In the literature, the age above 40 years has often been used as a cutoff point. In our cohort three women older than 40 years underwent OT, of whom two were lost to follow-up. Hence, it is uncertain whether OT of women above the age of 40 years is worthwhile. Additionally, the ovarian survival was statistically significant in all age groups (Fig. 3), although on having a close look into the age group of 35–40 years only two out of eight patients (25%) experienced ovarian survival until 74 months (Table 2).

Previous studies have shown a correlation between age and the dose of pelvic radiation and ovarian failure. Hamish et al. described ovarian failure at the age of 10 years after exposure to 18.4 Gy, but at the age of 30 years ovarian failure occurred after exposure to 14.3 Gy [4]. The effect of OT in women above 40 years of age is limited, because of reduced fertilization and a higher risk of premature ovarian failure despite OT [19]. In addition, progressively smaller doses of chemotherapy are required to produce ovarian failure with increasing age [37‐39]. In our opinion, to prevent POI, ovarian transposition should be discussed with all patients below the age of 35 years who need external radiation to the pelvis.

Despite OT, some women still suffer from ovarian failure after pelvic radiation. It has been shown that, due to scattered radiation, a substantial loss of ovarian function might still occur despite OT [21, 24, 40]. Furthermore, POI after OT and radiation therapy can be caused by migration of the ovaries back into the small pelvis after OT. Williams et al. reported ovarian failure which accounted in most patients of ovaries migrating back to the radiation area, as observed at repeat surgery [40]. An option for detecting the position of the ovaries is to attach a radio-opaque marker to the ovaries during transposition. The ovaries can be identified by imaging done for radiation planning and allows the radiotherapist to adjust the radiation field when necessary. Within our series, not all transposed ovaries were clipped by radio-opaque markers. Thus, in some cases it is unclear whether the ovary was still positioned outside the radiation field or had migrated back to the pelvis. In this context, we advise using radio-opaque markers to visualize the ovaries prior to and during radiation therapy. Finally, even in women after OT without radiation therapy, POI has been reported in up to 7% of women [15, 17, 18, 26]. Thus apart from damage due to radiation, multiple factors may contribute to failure of OT prior to radiation therapy.

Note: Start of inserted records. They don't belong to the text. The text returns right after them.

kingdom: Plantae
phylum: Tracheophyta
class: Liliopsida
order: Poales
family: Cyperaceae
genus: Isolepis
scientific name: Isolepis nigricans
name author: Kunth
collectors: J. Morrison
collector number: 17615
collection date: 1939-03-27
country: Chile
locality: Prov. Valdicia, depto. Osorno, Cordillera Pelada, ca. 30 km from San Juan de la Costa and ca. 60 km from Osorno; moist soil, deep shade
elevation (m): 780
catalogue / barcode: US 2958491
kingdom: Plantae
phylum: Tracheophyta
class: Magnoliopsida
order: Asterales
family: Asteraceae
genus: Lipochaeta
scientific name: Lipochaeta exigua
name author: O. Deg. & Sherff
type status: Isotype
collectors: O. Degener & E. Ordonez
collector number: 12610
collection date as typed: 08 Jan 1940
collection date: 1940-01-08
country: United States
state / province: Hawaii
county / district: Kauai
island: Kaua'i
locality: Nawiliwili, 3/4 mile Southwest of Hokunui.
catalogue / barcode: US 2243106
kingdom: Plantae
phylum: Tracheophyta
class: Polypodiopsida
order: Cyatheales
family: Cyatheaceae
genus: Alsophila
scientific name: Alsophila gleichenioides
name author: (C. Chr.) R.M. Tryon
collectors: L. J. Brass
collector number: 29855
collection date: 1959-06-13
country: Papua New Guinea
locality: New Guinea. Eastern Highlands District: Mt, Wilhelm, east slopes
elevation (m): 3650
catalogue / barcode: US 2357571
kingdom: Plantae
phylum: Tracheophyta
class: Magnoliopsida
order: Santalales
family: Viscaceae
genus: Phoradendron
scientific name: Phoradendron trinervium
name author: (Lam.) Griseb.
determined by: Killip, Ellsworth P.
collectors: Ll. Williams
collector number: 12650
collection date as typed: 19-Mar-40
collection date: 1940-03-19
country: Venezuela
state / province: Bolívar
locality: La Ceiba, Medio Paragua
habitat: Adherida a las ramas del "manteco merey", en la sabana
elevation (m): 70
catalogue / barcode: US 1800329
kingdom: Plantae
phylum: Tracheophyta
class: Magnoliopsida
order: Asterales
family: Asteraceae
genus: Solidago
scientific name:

Advocates of OT are supported by the data that POI has a high impact on the quality of life and may even cause more stress to the particular woman than suffering from cancer [25, 26]. Therefore, it is worthwhile to prevent POI and preserve ovarian function and/or fertility. However, complications due to OT should be weighted. The major adverse events related to OT are, however, rare: the occurrence of ovarian cysts, ovarian torsion and ovarian metastases on the transposed ovary [19, 20, 23]. In the presented series, adverse events were rare: an ovarian torsion was reported in the transposition group and was surgically removed. No ovarian metastases were reported in this study and surgical procedures were uneventful. In our opinion, OT is a safe procedure and should be offered to women below 40 years old whenever pelvic radiation is indicated.

In conclusion, our data show that ovarian transposition prior to pelvic radiation is effective, since both ovarian survival (p < 0.001) and time to POI (p < 0.01) are significantly better after OT prior to radiation therapy. Despite the low complication risk of ovarian transposition, we advise only ovarian transposition in women until the age of 35 years prior to pelvic radiation to prevent POI with its disadvantageous impact on the quality of life. In women aged 35–40 years, OT can be discussed when the procedure is executed during primary cancer surgery; however, the chances of long-term ovarian survival are limited.